*** Extracted information ***

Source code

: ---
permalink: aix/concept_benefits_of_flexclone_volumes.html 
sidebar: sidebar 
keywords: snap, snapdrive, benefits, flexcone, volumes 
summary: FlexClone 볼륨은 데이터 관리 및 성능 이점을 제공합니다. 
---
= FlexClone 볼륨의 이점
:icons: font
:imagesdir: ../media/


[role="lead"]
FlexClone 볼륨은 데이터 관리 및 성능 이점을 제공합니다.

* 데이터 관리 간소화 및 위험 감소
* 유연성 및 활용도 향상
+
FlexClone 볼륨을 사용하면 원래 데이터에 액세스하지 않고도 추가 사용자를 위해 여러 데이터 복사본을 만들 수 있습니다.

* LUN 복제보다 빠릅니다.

*** End of Extracted information ***

_Instructions for the task:_ Extract, verbatim, the lines from the one containing "summary: FlexClone 볼륨은" through the last line of the listing above.

_Answer box:_
summary: FlexClone 볼륨은 데이터 관리 및 성능 이점을 제공합니다. 
---
= FlexClone 볼륨의 이점
:icons: font
:imagesdir: ../media/


[role="lead"]
FlexClone 볼륨은 데이터 관리 및 성능 이점을 제공합니다.

* 데이터 관리 간소화 및 위험 감소
* 유연성 및 활용도 향상
+
FlexClone 볼륨을 사용하면 원래 데이터에 액세스하지 않고도 추가 사용자를 위해 여러 데이터 복사본을 만들 수 있습니다.

* LUN 복제보다 빠릅니다.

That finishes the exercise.